I don’t, in all honesty, know why William Phipps was cast as Prince Charming in Disney’s 1950 Cinderella. He’d only done ten movies at that point, and I guess Disney did in those days prefer the relatively obscure. I have actually seen two of those movies—Crossfire and They Live by Night—and he certainly couldn’t be said to star in any of them. (He’s higher billed in They Live by Night, even though his character doesn’t have a name.) He didn’t much star in his movies to come, either, but he seems to have had a solid, decades-long career as a character actor.
He was uncredited a lot, in his movies. On TV, he spent sixteen episodes as Curly Bill Brocius on The Life and Legend of Wyatt Earp, and that’s the longest he spent on any show. Arguably his best-known role, then, is the one where you didn’t see his face, the one where he was just kind of there to move the plot further. I mean, I don’t remember the ’53 War of the Worlds enough to be sure, but since he’s ninth-billed, after Paul Frees, I’m willing to bet he isn’t exactly a driving force of the story.

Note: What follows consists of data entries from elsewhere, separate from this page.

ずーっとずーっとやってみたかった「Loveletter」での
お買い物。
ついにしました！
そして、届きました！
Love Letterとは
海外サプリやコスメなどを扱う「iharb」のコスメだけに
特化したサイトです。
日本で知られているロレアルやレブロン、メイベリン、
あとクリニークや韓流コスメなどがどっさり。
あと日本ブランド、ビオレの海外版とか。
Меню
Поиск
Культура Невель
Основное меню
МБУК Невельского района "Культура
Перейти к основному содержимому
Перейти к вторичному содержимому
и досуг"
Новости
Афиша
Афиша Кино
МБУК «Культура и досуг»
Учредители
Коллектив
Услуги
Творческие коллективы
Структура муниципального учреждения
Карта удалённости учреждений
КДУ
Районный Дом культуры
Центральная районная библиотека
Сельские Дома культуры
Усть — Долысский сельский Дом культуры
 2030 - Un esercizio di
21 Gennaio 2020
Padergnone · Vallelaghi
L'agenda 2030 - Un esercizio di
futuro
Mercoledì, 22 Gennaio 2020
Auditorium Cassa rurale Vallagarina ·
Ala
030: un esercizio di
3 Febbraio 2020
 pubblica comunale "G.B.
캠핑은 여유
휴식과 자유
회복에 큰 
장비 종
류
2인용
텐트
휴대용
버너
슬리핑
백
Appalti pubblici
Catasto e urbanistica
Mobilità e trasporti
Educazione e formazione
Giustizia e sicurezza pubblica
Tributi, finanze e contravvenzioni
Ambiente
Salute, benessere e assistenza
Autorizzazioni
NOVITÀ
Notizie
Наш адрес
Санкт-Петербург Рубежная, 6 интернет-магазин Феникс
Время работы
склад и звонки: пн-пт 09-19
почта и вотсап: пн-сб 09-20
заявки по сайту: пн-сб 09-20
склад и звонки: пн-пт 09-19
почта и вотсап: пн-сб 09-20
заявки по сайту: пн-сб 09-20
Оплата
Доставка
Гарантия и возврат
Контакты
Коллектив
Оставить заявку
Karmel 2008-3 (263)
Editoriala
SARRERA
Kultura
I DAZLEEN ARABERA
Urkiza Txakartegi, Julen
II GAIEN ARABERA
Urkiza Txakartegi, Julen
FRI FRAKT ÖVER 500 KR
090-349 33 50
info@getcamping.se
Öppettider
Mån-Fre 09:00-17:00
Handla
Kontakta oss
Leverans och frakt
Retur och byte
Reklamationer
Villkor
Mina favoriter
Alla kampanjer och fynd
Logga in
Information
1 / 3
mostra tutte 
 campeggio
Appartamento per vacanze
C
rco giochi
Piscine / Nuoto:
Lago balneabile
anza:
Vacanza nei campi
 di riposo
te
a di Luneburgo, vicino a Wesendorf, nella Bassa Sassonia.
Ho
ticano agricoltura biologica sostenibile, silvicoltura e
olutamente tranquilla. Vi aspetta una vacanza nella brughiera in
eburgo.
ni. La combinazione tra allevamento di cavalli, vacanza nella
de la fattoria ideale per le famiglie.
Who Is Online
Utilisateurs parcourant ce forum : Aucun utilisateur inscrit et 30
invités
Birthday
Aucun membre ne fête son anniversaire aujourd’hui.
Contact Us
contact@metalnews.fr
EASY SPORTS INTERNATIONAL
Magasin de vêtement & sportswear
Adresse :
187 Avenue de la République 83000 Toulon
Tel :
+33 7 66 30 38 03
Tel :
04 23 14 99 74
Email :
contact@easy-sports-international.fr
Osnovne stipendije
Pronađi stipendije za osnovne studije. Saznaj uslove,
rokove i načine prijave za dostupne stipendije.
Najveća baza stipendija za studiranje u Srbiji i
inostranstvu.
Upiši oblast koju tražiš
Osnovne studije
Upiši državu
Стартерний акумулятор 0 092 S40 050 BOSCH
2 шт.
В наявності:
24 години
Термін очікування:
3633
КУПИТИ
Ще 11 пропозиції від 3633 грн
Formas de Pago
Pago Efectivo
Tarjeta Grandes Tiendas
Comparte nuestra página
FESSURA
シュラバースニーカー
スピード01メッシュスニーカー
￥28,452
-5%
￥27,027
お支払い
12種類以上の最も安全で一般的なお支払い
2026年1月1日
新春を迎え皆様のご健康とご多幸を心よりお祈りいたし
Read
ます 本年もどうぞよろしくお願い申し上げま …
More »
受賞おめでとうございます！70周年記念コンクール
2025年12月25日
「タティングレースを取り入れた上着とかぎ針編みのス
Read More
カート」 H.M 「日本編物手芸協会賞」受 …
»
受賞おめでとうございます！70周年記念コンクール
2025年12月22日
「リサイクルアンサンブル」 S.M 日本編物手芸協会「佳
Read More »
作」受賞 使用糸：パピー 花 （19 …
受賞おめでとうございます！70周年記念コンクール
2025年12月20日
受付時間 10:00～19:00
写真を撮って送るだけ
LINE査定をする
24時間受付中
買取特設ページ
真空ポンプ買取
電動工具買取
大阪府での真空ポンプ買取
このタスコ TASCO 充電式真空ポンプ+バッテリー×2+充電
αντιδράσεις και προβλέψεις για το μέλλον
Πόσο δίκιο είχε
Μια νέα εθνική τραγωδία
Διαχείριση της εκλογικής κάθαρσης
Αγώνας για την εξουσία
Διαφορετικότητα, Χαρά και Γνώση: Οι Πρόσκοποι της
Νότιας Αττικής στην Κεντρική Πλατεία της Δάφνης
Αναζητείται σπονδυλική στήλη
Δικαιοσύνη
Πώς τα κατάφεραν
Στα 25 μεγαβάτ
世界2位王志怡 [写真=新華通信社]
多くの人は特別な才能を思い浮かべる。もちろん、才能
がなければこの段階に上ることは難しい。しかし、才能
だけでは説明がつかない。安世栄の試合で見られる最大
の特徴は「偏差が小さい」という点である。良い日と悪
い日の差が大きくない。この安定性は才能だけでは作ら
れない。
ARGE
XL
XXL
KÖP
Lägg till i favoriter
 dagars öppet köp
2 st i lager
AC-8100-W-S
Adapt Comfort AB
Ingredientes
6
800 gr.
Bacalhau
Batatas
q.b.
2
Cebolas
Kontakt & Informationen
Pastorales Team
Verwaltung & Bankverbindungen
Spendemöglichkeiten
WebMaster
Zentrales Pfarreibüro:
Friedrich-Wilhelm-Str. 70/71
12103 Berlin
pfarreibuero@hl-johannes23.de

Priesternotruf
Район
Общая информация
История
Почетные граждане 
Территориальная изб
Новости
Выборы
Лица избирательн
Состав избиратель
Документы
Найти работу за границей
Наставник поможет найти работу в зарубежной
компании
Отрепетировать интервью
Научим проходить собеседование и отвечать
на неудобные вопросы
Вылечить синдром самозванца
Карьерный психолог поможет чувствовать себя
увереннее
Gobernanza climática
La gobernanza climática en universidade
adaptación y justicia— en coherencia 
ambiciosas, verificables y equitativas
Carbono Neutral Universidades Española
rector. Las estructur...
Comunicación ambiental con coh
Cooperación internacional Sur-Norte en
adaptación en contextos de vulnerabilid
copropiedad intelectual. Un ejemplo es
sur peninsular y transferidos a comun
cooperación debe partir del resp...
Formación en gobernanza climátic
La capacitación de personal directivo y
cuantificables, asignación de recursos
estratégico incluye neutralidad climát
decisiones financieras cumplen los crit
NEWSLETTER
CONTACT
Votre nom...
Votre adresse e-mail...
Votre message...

On the other hand, Hollywood runs on people like that more than it runs on stars. Yes, the ’53 Julius Caesar required Marlon Brando and James Mason and Greer Garson and so forth, but even in Shakespeare’s day, you still needed Servant to Antony in there somewhere, even if you got away without all those Citizens of Rome that fill out the entire bottom half of the cast. The Rockford Files needs Jim and Rocky, but every episode has a lot of other characters to cast, and if everyone were stars, who would play Sergeant?
Okay. I don’t really have a lot to say about William Phipps himself other than that he was incredibly prolific and that there was more to Prince Charming than he usually gets given credit for. I feel as though this is often the case with Disney characters. There’s not a lot to the character in the fairy tale, because of course there isn’t, but Phipps gave as much as he could to a character that wasn’t incredibly complicated on the page.